■ **TASK TO CARRY OUT**
Find each line below that contains the string "long" and copy it out. Case counts.

..............................

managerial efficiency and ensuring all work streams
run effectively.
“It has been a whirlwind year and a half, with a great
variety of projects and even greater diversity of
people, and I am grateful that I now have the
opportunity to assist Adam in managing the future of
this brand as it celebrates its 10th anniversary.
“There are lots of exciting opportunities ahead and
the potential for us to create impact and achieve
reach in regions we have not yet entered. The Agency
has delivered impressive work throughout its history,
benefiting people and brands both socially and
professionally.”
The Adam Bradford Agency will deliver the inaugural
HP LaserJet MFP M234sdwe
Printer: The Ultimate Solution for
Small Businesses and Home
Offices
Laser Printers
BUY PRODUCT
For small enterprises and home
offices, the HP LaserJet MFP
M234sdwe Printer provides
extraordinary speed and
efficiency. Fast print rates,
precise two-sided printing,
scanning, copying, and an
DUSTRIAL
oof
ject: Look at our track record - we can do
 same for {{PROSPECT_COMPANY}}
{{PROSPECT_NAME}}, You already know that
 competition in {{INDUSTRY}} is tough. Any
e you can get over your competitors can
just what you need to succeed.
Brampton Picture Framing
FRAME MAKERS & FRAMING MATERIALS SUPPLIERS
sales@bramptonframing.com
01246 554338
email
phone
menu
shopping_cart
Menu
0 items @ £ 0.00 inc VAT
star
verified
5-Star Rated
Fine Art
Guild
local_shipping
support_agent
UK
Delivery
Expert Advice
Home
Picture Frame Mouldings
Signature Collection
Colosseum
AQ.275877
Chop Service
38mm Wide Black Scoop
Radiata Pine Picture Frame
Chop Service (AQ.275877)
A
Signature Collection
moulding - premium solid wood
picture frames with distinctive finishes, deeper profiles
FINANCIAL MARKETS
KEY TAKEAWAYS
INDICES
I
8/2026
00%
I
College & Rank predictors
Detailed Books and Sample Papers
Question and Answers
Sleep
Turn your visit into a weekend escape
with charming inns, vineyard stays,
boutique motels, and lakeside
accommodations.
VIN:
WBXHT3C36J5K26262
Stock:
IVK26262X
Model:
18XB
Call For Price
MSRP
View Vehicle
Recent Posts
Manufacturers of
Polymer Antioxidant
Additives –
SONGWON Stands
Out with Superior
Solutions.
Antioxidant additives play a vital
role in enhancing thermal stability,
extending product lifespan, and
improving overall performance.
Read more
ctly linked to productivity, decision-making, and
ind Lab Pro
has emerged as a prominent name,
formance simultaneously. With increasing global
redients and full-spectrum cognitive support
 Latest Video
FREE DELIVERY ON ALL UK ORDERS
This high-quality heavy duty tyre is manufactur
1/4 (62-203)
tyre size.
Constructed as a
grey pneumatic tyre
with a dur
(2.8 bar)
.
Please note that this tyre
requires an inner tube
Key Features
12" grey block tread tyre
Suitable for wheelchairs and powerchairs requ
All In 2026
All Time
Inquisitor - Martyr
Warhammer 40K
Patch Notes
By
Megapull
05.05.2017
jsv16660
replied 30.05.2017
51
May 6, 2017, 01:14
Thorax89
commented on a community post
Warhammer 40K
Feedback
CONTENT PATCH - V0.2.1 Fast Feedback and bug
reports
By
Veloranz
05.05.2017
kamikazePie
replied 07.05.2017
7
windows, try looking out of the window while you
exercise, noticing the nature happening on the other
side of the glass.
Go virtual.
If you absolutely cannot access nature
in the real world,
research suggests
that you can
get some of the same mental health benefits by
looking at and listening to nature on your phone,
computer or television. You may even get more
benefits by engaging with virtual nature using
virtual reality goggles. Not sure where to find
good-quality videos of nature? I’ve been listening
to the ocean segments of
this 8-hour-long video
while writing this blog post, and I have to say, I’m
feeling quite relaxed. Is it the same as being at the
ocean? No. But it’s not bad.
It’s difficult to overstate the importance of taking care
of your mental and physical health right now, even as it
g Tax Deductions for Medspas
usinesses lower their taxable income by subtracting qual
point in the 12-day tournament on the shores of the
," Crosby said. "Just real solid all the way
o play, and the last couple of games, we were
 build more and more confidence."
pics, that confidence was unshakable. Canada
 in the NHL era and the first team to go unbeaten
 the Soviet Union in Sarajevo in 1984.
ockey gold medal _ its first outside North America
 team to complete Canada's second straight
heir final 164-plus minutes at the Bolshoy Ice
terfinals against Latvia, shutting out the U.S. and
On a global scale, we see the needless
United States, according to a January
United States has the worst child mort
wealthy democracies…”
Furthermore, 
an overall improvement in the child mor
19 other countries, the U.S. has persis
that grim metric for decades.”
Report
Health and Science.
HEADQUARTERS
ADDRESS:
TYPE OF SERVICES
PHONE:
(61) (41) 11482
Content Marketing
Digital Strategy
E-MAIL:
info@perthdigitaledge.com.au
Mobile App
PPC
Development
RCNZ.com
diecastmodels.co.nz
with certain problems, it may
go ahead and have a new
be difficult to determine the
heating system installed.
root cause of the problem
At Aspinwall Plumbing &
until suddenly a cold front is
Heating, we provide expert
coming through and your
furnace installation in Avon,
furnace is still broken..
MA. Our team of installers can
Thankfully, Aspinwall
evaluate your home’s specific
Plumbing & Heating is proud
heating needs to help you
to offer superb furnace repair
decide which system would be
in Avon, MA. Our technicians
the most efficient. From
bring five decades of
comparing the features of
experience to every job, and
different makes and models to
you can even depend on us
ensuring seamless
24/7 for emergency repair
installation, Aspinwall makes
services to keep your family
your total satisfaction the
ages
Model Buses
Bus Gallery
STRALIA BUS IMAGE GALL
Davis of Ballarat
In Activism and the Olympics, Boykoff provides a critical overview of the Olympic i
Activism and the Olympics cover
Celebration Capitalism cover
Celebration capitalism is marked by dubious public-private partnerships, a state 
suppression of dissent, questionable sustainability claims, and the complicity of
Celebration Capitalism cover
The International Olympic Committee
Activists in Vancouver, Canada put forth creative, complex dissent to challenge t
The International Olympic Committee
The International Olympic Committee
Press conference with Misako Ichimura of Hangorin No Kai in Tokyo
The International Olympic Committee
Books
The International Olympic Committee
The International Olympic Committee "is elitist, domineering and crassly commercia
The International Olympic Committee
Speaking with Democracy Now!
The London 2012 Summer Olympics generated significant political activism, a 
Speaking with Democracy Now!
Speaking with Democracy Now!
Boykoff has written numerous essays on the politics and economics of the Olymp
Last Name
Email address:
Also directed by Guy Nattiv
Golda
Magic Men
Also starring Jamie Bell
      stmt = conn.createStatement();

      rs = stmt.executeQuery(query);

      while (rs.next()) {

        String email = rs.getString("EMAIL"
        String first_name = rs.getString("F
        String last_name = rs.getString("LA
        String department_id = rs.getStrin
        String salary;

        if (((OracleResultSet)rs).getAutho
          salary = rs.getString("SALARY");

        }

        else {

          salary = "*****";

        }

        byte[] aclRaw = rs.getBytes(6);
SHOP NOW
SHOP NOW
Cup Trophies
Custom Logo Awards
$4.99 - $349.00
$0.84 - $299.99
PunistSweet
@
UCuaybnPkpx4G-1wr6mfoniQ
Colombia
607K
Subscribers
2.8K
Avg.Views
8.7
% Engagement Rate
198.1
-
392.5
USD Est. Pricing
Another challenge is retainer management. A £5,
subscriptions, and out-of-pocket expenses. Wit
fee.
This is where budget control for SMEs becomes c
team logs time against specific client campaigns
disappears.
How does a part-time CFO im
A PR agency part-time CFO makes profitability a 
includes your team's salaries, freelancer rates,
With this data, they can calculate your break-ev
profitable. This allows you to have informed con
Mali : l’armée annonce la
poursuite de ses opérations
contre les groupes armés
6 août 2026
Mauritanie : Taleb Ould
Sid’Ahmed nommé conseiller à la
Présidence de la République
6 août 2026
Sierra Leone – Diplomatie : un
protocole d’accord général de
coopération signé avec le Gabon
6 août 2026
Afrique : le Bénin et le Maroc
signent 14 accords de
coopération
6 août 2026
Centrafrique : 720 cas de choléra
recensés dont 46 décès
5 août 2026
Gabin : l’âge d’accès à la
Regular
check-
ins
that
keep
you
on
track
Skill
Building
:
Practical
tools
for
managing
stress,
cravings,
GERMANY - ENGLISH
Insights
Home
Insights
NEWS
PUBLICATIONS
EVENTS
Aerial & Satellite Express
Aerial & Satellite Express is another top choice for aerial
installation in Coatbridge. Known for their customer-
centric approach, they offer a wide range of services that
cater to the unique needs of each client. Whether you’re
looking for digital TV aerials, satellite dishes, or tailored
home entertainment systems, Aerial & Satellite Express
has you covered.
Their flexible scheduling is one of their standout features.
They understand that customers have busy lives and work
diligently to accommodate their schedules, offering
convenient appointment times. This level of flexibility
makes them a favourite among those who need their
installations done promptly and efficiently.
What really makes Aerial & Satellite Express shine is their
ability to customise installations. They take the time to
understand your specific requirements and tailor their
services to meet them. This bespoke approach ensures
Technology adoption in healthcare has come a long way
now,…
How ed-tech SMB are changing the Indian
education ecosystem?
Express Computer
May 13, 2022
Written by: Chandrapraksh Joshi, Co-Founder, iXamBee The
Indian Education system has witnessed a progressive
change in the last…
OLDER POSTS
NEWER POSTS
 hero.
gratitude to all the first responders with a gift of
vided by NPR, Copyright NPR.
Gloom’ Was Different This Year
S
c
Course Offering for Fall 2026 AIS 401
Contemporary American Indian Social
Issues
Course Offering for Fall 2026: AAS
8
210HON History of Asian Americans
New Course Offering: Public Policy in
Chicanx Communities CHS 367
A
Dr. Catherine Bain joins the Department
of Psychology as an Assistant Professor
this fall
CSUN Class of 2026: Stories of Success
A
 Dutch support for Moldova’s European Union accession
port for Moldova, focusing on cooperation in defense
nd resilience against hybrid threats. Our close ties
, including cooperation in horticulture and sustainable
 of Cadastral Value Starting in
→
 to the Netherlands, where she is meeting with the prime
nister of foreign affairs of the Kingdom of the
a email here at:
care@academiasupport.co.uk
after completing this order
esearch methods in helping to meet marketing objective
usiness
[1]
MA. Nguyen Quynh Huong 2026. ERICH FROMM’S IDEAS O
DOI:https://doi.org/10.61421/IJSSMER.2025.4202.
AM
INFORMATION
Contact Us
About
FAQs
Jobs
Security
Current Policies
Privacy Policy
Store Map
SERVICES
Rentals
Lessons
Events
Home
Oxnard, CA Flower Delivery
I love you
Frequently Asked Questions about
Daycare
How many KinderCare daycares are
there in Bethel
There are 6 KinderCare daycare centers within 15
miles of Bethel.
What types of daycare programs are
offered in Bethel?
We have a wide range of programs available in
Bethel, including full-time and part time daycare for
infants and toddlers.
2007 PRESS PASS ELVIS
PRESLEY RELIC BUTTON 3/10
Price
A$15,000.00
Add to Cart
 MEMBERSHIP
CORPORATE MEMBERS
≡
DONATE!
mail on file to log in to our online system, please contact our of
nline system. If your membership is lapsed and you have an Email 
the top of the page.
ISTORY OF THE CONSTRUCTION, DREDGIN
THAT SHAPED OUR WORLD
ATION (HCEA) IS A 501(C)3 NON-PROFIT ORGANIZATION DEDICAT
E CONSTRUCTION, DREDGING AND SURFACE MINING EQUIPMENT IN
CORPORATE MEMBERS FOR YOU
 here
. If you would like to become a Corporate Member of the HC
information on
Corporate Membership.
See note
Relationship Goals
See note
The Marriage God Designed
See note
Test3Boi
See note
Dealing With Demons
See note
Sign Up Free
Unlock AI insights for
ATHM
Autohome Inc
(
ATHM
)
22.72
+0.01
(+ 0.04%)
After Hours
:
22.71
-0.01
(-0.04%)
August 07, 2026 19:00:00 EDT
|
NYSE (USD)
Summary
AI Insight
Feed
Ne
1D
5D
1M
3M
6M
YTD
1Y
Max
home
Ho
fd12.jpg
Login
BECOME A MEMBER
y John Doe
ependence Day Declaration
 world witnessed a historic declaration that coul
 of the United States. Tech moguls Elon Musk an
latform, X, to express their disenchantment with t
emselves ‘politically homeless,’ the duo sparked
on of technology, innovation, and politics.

..............................

■ **ANSWER FOR THIS EXERCISE**
this 8-hour-long video
Technology adoption in healthcare has come a long way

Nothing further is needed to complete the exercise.